*** Exercise text Section Begins ***
Apart from the devastation the pandemic has wrought on global aviation due to border lockdowns and other factors, the weakness of the local airlines also leaves regional airlines in a bother.

National airline SAA has only five airplanes left after returning 36 planes to their leasing companies and putting nine planes up for sale. These planes have still not been sold and are unlikely to sell, leaving the embattled state-owned airline with only one potential opportunity to recover some money from them: break them up and sell whatever can be used for scrap.

Apart from that, it is common cause that the airline is bankrupt in spite of receiving billions of rands in bailouts from government – and Finance Minister Tito Mboweni recently refused to extend an additional R10 billion for SAA’s rescue plan. These funds are needed for working capital, Moneyweb reported, paying off creditors and covering retrenchment packages.

Where the money will come from is not clear, although government has said in a letter to the rescue practitioners it would “mobilise” funding.

Mango, a subsidiary of SAA, is also in trouble and needs a bailout of R1 billion according to the business rescue practitioners. On top of that, the planes Mango use are getting old – they were already delivered in 2000 / 2001 – and will need replacement at some stage, says managing director of Plane Talking, Linden Birns.

Comair – the operator of Kulula and British Airways flights in South Africa – has also been grounded and two of its divisions are also in a business rescue process, which started on 5 May this year. However, it is facing possible liquidation after banks this week refused a request for R226 million in funding from the rescue practitioners.

The funding, which is known as post-commencement funding (PCF), is crucial as it would fund Comair’s operations until October while a business rescue plan was put in place, Daily Maverick reports. Without the funding, the business rescue practitioners “will be forced to stop proceedings, which might bring Comair closer to liquidation, which involves selling its assets to pay R4.6-billion owed to creditors”.
*** Exercise text Section Ends ***
*** Extracted material Section Begins ***
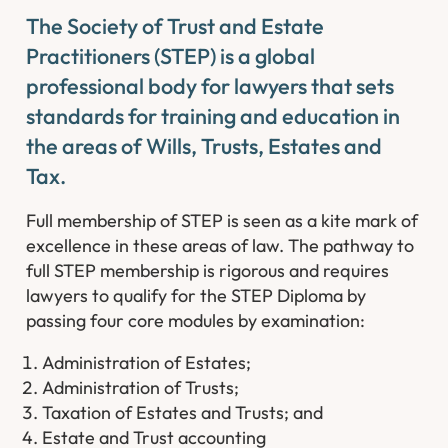
The Society of Trust and Estate
Practitioners (STEP) is a global
professional body for lawyers that sets
standards for training and education in
the areas of Wills, Trusts, Estates and
Tax.
Full membership of STEP is seen as a kite mark of
excellence in these areas of law. The pathway to
full STEP membership is rigorous and requires
lawyers to qualify for the STEP Diploma by
passing four core modules by examination:
Administration of Estates;
Administration of Trusts;
Taxation of Estates and Trusts; and
Estate and Trust accounting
*** Extracted material Section Ends ***
■ **Directions**:
(A) In the airline article, why is the post-commencement funding crucial for Comair? Answer in one to three sentences.
(B) According to the airline article, how large a bailout does Mango need?

■ **Numbered answers**:
(A) It would fund Comair's operations until October while a business rescue plan was put in place. Without it, the business rescue practitioners would be forced to stop proceedings, which might bring Comair closer to liquidation.

(B) R1 billion, according to the business rescue practitioners.